After this dramatic beginning, the story moves back and forth through his life. His character is divided into two warring factions – the desire, instilled in him by his mother, to be a "good person", and the equally strong need for adventure and risk. Whether it is possible to be a good person – with old-world virtues of courage, endurance, honesty and generosity – in the business world today is a question that runs through the book. Martagon's efforts at goodness are thwarted at every turn, but is it due to the world he moves in, or some innate fault?
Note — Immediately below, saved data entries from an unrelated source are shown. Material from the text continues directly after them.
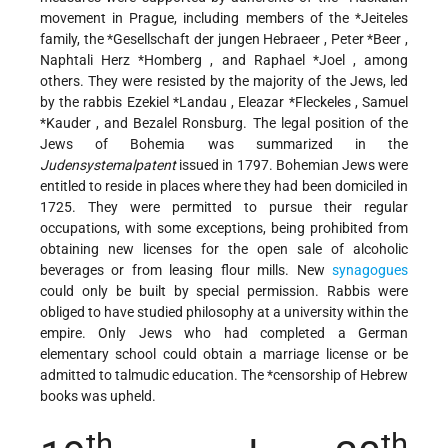
movement in Prague, including members of the
*Jeiteles
family, the
*Gesellschaft der jungen Hebraeer
,
Peter *Beer
,
Naphtali Herz *Homberg
, and
Raphael *Joel
, among
others. They were resisted by the majority of the Jews, led
by the rabbis
Ezekiel *Landau
,
Eleazar *Fleckeles
,
Samuel
*Kauder
, and Bezalel Ronsburg. The legal position of the
Jews of Bohemia was summarized in the
Judensystemalpatent
issued in 1797. Bohemian Jews were
entitled to reside in places where they had been domiciled in
1725. They were permitted to pursue their regular
occupations, with some exceptions, being prohibited from
obtaining new licenses for the open sale of alcoholic
beverages or from leasing flour mills. New
synagogues
could only be built by special permission. Rabbis were
obliged to have studied philosophy at a university within the
empire. Only Jews who had completed a German
elementary school could obtain a marriage license or be
admitted to talmudic education. The
*censorship
of Hebrew
books was upheld.
th
th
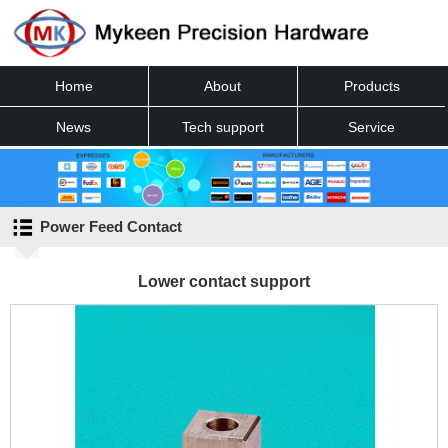
Home
About
Products
News
Tech support
Service
Contact
Power Feed Contact
Lower contact support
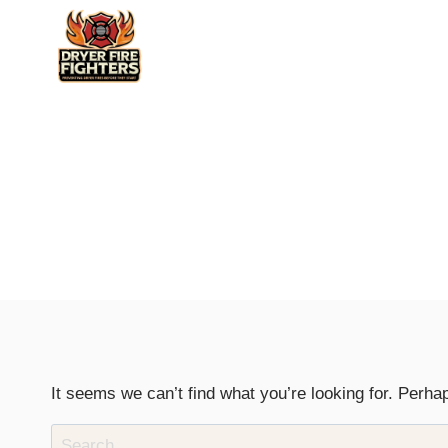
Skip
to
content
It seems we can’t find what you’re looking for. Perha
Search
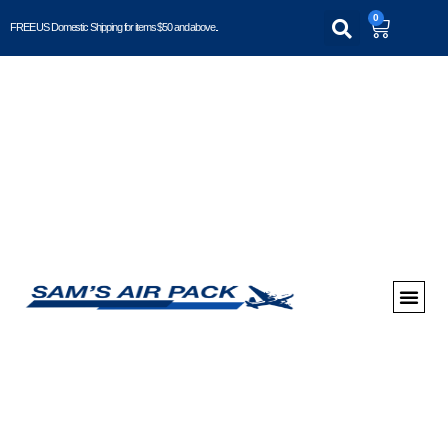
0
FREE US Domestic Shipping for items $50 and above..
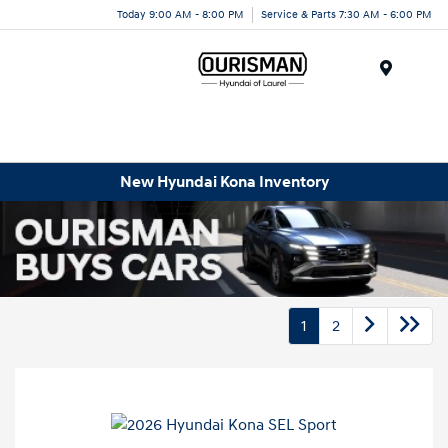
Today 9:00 AM - 8:00 PM
Service & Parts 7:30 AM - 6:00 PM
Menu
New Hyundai Kona Inventory
1
2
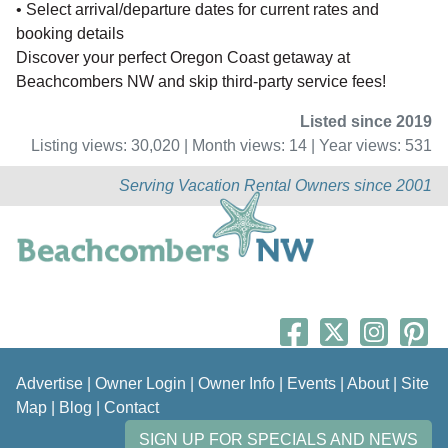
• Select arrival/departure dates for current rates and
booking details
Discover your perfect Oregon Coast getaway at
Beachcombers NW and skip third-party service fees!
Listed since 2019
Listing views: 30,020 | Month views: 14 | Year views: 531
Serving Vacation Rental Owners since 2001
Advertise
|
Owner Login
|
Owner Info
|
Events
|
About
|
Site
Map
|
Blog
|
Contact
SIGN UP FOR SPECIALS AND NEWS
There is his collusion with a hostile takeover of the old-fashioned engineering firm for which he works. He intends to be honest with the founder, Sir Arthur Cox, his mentor, but Cox feels betrayed by the man he trusted. Giles Harper, for whom people like Cox are "dogmeat", takes the firm over. Martagon leaves, disgusted by Giles's management style, to become a freelance specialising in glass technology, but is drawn back when Giles asks him to work on a revolutionary new airport in the south of France.

More trouble for Martagon here, when he falls for the aristocratic, beautiful and neurotic Marina, on whose land the airport is built. Their relationship is fuelled by bottles of Gigondas, and by Marina's aura of danger. Martagon loses an inner core of integrity, but in the end his attempt to regain the moral high ground brings his life crashing down.

Victoria Glendinning plays with ideas on the state of Europe and of England. There is an episode with a comfortably civilised couple in Dorset when the expat Martagon innocently confesses to loving England. He is subjected to a stream of hatred of everything to do with England and realises the English have become "an insular people riddled with self-dislike."

At times Martagon is a mouthpiece for ideas, and there is a certain elusive quality to him, though the lesser characters of Harper and the odious politicking Tom Scree spring off the page. But this is a novel in which ideas are paramount – and also a warning of the damage done to people's individuality by globalisation, of which new airports in France are a part. How French can France remain, once it has been swamped with planeloads of English fleeing from their self-dislike?